This month's Trends in Microbiology has a review by David Thomas about the recent discovery of polar microbial communities which are capable of photosynthesis under extremely cold and dry conditions, and moreover with extremely low light levels. Work reported last September documented a "green band" of microbes colonizing the undersides of rocks near the edges of glaciers, where they are protected from UV irradiation, wind scouring, and drying out. There is only a narrow band along the bottom of the rock where they can live. Too far out, and they're exposed; too far under, and there's not enough light.
Many of the species of bacteria found here have also been seen in other very cold niches. For example, similar cyanobacteria also grow inside sandstone rocks in the Ross Desert in Antarctica. The microbes living in such extreme niches must develop extensive specializations such as antifreeze strategies. It would be interesting to know how these photosynthetic bacteria manage to survive during the long, dark winter. In Antarctic lakes, the protozoa just switch to eating bacteria or each other when light is short, allowing them to grow year-round.

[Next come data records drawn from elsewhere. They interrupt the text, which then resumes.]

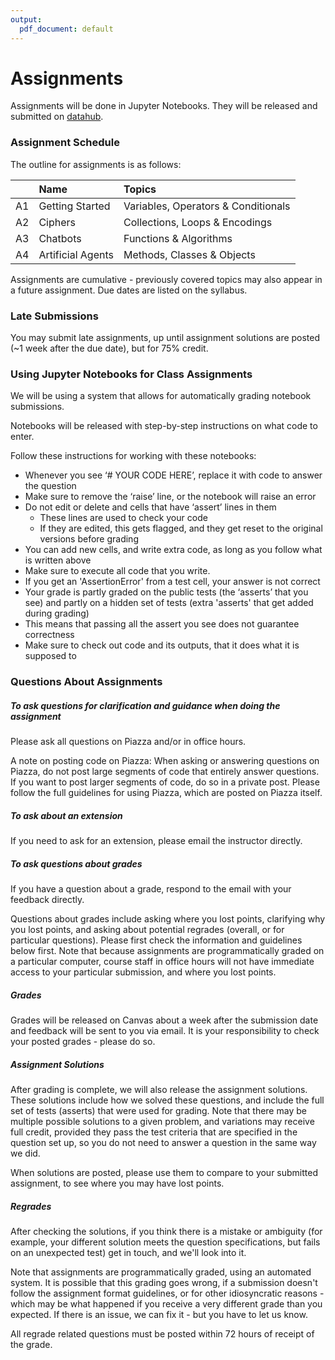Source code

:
 ```yaml
---
output:
  pdf_document: default
---
```


# Assignments

Assignments will be done in Jupyter Notebooks. They will be released and submitted on [datahub](http::/datahub.ucsd.edu).

### Assignment Schedule

The outline for assignments is as follows:

|   | Name  | Topics  | 
|-----: |:------------|:------------------|
| A1 | Getting Started | Variables, Operators & Conditionals |
| A2 | Ciphers | Collections, Loops & Encodings | 
| A3 | Chatbots | Functions & Algorithms | 
| A4 | Artificial Agents | Methods, Classes & Objects | 

Assignments are cumulative - previously covered topics may also appear in a future assignment. Due dates are listed on the syllabus.

### Late Submissions

You may submit late assignments, up until assignment solutions are posted (~1 week after the due date), but for 75% credit.

### Using Jupyter Notebooks for Class Assignments

We will be using a system that allows for automatically grading notebook submissions.

Notebooks will be released with step-by-step instructions on what code to enter.

Follow these instructions for working with these notebooks:

- Whenever you see ‘# YOUR CODE HERE’, replace it with code to answer the question
- Make sure to remove the ‘raise’ line, or the notebook will raise an error
- Do not edit or delete and cells that have ‘assert’ lines in them
  - These lines are used to check your code
  - If they are edited, this gets flagged, and they get reset to the original versions before grading
- You can add new cells, and write extra code, as long as you follow what is written above
- Make sure to execute all code that you write.
- If you get an 'AssertionError' from a test cell, your answer is not correct
- Your grade is partly graded on the public tests (the ‘asserts’ that you see) and partly on a hidden set of tests (extra 'asserts' that get added during grading)
- This means that passing all the assert you see does not guarantee correctness
- Make sure to check out code and its outputs, that it does what it is supposed to

### Questions About Assignments

##### To ask questions for clarification and guidance when doing the assignment

Please ask all questions on Piazza and/or in office hours. 

A note on posting code on Piazza: When asking or answering questions on Piazza, do not post large segments of code that entirely answer questions. If you want to post larger segments of code, do so in a private post. Please follow the full guidelines for using Piazza, which are posted on Piazza itself. 

##### To ask about an extension

If you need to ask for an extension, please email the instructor directly.

##### To ask questions about grades

If you have a question about a grade, respond to the email with your feedback directly.

Questions about grades include asking where you lost points, clarifying why you lost points, and asking about potential regrades (overall, or for particular questions). Please first check the information and guidelines below first. Note that because assignments are programmatically graded on a particular computer, course staff in office hours will not have immediate access to your particular submission, and where you lost points.

##### Grades

Grades will be released on Canvas about a week after the submission date and feedback will be sent to you via email. It is your responsibility to check your posted grades - please do so.

##### Assignment Solutions

After grading is complete, we will also release the assignment solutions. These solutions include how we solved these questions, and include the full set of tests (asserts) that were used for grading. Note that there may be multiple possible solutions to a given problem, and variations may receive full credit, provided they pass the test criteria that are specified in the question set up, so you do not need to answer a question in the same way we did.

When solutions are posted, please use them to compare to your submitted assignment, to see where you may have lost points. 

##### Regrades

After checking the solutions, if you think there is a mistake or ambiguity (for example, your different solution meets the question specifications, but fails on an unexpected test) get in touch, and we'll look into it.

Note that assignments are programmatically graded, using an automated system. It is possible that this grading goes wrong, if a submission doesn't follow the assignment format guidelines, or for other idiosyncratic reasons - which may be what happened if you receive a very different grade than you expected. If there is an issue, we can fix it - but you have to let us know.

All regrade related questions must be posted within 72 hours of receipt of the grade.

Learning more about these cold-tolerant communities could lead to
new enzymes for molecular biology research, because their enzymes move are active at low temperatures (relative to humans' preference!) and can be easily inactivated at "room temperature." For example, my personal bugaboo, ligation, requires two DNA molecules to dock together long enough for an enzyme to join them permanently. The DNA moves less at low temperatures, but the current tradeoff is that the enzymes move less too. A ligase which prefers cold temperature might reduce my migrane levels.
A second interesting feature of these communities is their razor-thin niche. Any disturbance could result in the whole community getting dried out. However, this also means that they generate instant fossils , similar to the mummies discovered in present-day Peru, which are also preserved by the extreme dry and cold. Fossil bacterial mats of the sort described here would be sitting out in the open, unchanged, until perhaps the rock got jiggled back to an advantageous configuration. It might be that searching for life on Mars would not require drilling or astronauts, but rather just turning over the right kind of rock.